A preferred embodiment of the invention is a seismic communication system suitable to communicate information to a device at an underground location, including a seismic source to transmit information by the generation of a series of seismic shots at selected times, a seismic receiver at the underground target to receive the series of seismic shots, and a processor in communication with the seismic receiver to decipher the information based on measurement of times, the times being based on the timing of a reference shot. The times may be measured by the cross-correlation of a first seismic shot with a second seismic shot, and translated by use of a project menu comparing the measured times to pre-selected instructions. A downhole clock may also have its clock drift accounted for by the measurement of these times.
One preferred underground device preferably includes a perforating gun with explosive charges that are detonated in response to the transmitted information. A set of one or more surface seismic receivers preferably can detect seismic waves created by the detonation of the underground explosive charges and determines about the proportion of explosive charges that detonated. The one or more seismic sources are also preferably at the surface.

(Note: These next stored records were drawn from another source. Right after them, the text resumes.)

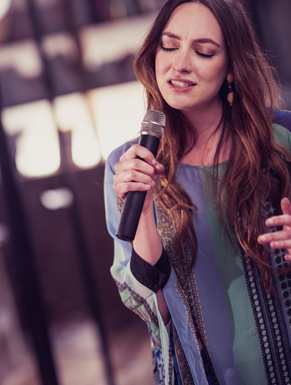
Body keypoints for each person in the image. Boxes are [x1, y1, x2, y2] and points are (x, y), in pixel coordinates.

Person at [104, 0, 291, 384]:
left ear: (232, 68)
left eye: (203, 51)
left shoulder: (283, 140)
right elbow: (155, 311)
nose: (180, 64)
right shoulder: (127, 165)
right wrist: (142, 218)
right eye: (169, 46)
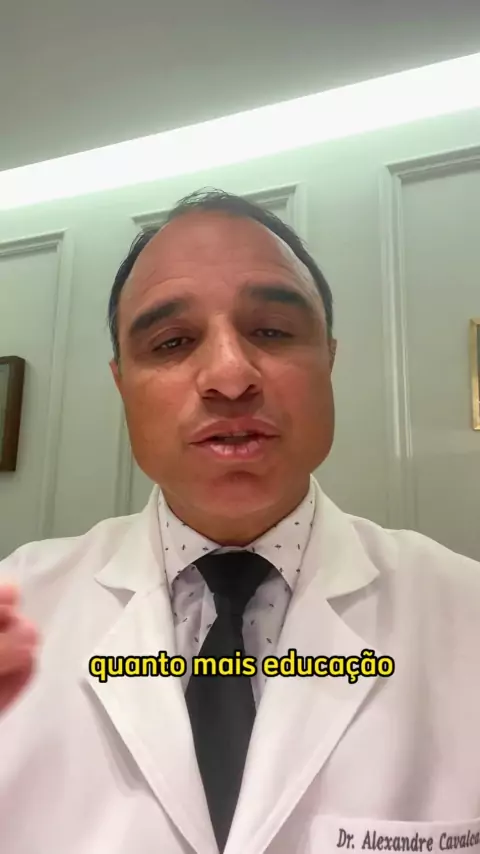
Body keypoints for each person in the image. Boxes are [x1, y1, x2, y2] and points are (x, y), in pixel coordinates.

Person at [0, 189, 479, 854]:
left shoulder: (466, 612)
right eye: (172, 342)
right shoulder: (21, 607)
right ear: (121, 384)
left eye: (273, 331)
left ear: (329, 360)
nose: (229, 376)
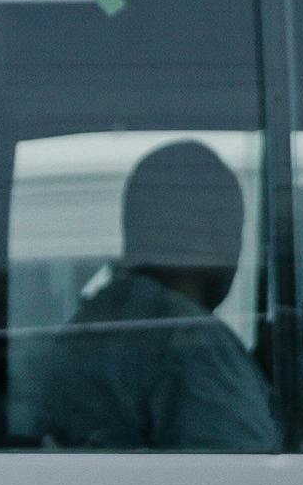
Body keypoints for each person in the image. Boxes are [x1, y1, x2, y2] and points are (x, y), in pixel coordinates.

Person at [25, 136, 277, 451]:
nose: (235, 251)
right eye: (233, 230)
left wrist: (261, 367)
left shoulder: (92, 327)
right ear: (209, 233)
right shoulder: (189, 340)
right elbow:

The invention also may be viewed as a method of transmitting information to a location in a borehole, including the steps of generating a reference seismic signal, receiving the reference signal downhole, generating a second seismic signal, and receiving it at the underground location, and determining the information by the time of the second seismic signal. As previously, a perforating gun may be advantageously located in the borehole. A method to interpret a seismic signal includes receiving a first seismic signal at an underground location, waiting until a predetermined time according to an underground clock; listening for the presence of a second seismic signal at or about the predetermined time, and determining information based on the time of the second signal or a presence/absence of the second seismic signal. This information may be a coded command interpretable by reference to a stored project menu.